アプリで琴美の写真を見つけたのは今朝。顔より先に、傘の白い柄へ巻かれた緑のテープで分かった。卒業式の日、環生が貸したものだ。右へ動かすとマッチし、琴美から〈今夜、返します〉とだけ届いた。環生は七年間、雨が降るたび同じ型の傘を買った。駅で待っていた彼女に会えなかった理由を、いつか説明できる気がしたからだ。だが連絡先を聞く勇気はなく、似た傘だけが玄関に増え、引っ越しのたび捨てた。琴美も雨の日だけ環生の名前を検索したが、同姓同名の多さを言い訳に一度も連絡しなかった。傘だけが、二人の待ち時間を濡らさず残した。雨脚はさらに強くなった。
「まだ持ってたんだ」
「妹の物置から出てきたの」
「俺、あの日ずっと待ってた」
「どこで?」
「体育館裏。傘に書いた」
琴美は眉を寄せた。
「何もなかったよ。私は駅で待ってた。環生が『改札で』って言ったって友達に聞いて」
「言ってない」
二人の間で、レジの読み取り音だけが鳴る。環生は傘の柄を回した。底のキャップが外れ、中から細く巻かれた紙が落ちた。七年前の字で〈体育館裏で待つ。友達じゃない返事がほしい〉。
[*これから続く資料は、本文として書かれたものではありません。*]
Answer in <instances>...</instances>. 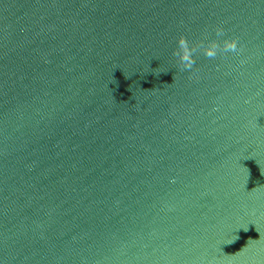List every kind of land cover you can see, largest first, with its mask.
Segmentation results:
<instances>
[{
    "label": "water",
    "instance_id": "1",
    "mask_svg": "<svg viewBox=\"0 0 264 264\" xmlns=\"http://www.w3.org/2000/svg\"><path fill=\"white\" fill-rule=\"evenodd\" d=\"M0 264H264V0H0Z\"/></svg>",
    "mask_w": 264,
    "mask_h": 264
},
{
    "label": "clouds",
    "instance_id": "2",
    "mask_svg": "<svg viewBox=\"0 0 264 264\" xmlns=\"http://www.w3.org/2000/svg\"><path fill=\"white\" fill-rule=\"evenodd\" d=\"M181 47L184 48L183 42H181ZM235 48H236L235 42H232L226 45V49L229 51H235ZM206 54L208 56H213L215 53L212 50H208ZM181 60L182 61L188 60V53L186 51L181 55Z\"/></svg>",
    "mask_w": 264,
    "mask_h": 264
}]
</instances>
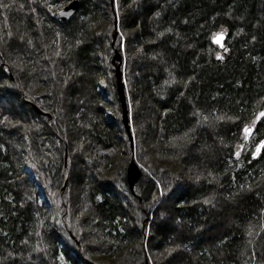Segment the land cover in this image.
<instances>
[{"label": "trees", "instance_id": "obj_1", "mask_svg": "<svg viewBox=\"0 0 264 264\" xmlns=\"http://www.w3.org/2000/svg\"><path fill=\"white\" fill-rule=\"evenodd\" d=\"M72 1L0 0V264H264V0Z\"/></svg>", "mask_w": 264, "mask_h": 264}, {"label": "water", "instance_id": "obj_2", "mask_svg": "<svg viewBox=\"0 0 264 264\" xmlns=\"http://www.w3.org/2000/svg\"><path fill=\"white\" fill-rule=\"evenodd\" d=\"M80 10L79 0H73L68 5L63 7L57 12V18L62 22H69ZM118 31L116 30L113 36V44L117 38ZM226 34L218 33L213 37V43L218 45L221 49L225 48ZM113 65H115V82H116V92L122 108V117L125 130L128 134V137L131 142V147L134 148V137L132 133V127L130 125V112L128 108V100L125 91V81L124 74L122 70L123 56L118 49L114 50V56L112 59ZM8 71V69H6ZM10 77L14 79L13 75L10 73ZM248 133H251V129L248 130ZM127 182L129 188L132 192L135 191V186L139 183L142 177V169L133 158L127 167Z\"/></svg>", "mask_w": 264, "mask_h": 264}, {"label": "rangeland", "instance_id": "obj_3", "mask_svg": "<svg viewBox=\"0 0 264 264\" xmlns=\"http://www.w3.org/2000/svg\"><path fill=\"white\" fill-rule=\"evenodd\" d=\"M118 31V33L120 32V30H119V28H118V24H116V27H115V29H114V33H115V31ZM11 73V72H10ZM12 74V73H11ZM13 75V74H12ZM14 77V76H13ZM131 115V114H130ZM131 117V116H130ZM134 158H135V160H136V162L138 163V165L141 167V169H142V165H141V163L140 162H138V160H137V157H136V155L134 156ZM144 168V167H143ZM148 193L149 194H147V195H150L151 193H152V191H148Z\"/></svg>", "mask_w": 264, "mask_h": 264}, {"label": "snow or ice", "instance_id": "obj_4", "mask_svg": "<svg viewBox=\"0 0 264 264\" xmlns=\"http://www.w3.org/2000/svg\"><path fill=\"white\" fill-rule=\"evenodd\" d=\"M261 115H264V114H261Z\"/></svg>", "mask_w": 264, "mask_h": 264}, {"label": "flooded vegetation", "instance_id": "obj_5", "mask_svg": "<svg viewBox=\"0 0 264 264\" xmlns=\"http://www.w3.org/2000/svg\"><path fill=\"white\" fill-rule=\"evenodd\" d=\"M33 107V106H32Z\"/></svg>", "mask_w": 264, "mask_h": 264}]
</instances>
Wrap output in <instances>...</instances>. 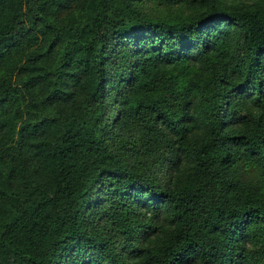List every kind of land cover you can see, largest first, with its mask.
Listing matches in <instances>:
<instances>
[{
  "label": "trees",
  "instance_id": "trees-1",
  "mask_svg": "<svg viewBox=\"0 0 264 264\" xmlns=\"http://www.w3.org/2000/svg\"><path fill=\"white\" fill-rule=\"evenodd\" d=\"M0 264H264V0H0Z\"/></svg>",
  "mask_w": 264,
  "mask_h": 264
},
{
  "label": "clouds",
  "instance_id": "clouds-1",
  "mask_svg": "<svg viewBox=\"0 0 264 264\" xmlns=\"http://www.w3.org/2000/svg\"><path fill=\"white\" fill-rule=\"evenodd\" d=\"M242 244L246 251H255V244L253 241L248 240V241L242 242Z\"/></svg>",
  "mask_w": 264,
  "mask_h": 264
}]
</instances>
妹が傘を借りた雨の日、紙は奥へ押し込まれたらしい。琴美は何度も読み、笑うように息を吐いた。
「遅いね」
「七年は遅い」
「私、来週この町を出る。結婚する人と暮らす」
環生のアプリに、九分前のメッセージが遅れて届く。店の無料回線が切れていた。
〈あの日の理由を聞けたら、ちゃんと次へ行ける〉
琴美は紙を傘へ戻し、レジ袋に入れた。
「これは返す。答えも、もらったから」
「幸せにな」
「それを七年前に言われなくてよかった」
零時、交代の店員が来た。外は強い雨だった。環生は傘を買い取る代わりに、七年前の待ち合わせを持ち帰ることにした。
彼は透明傘を開き、琴美とは反対側の歩道へ歩き出した。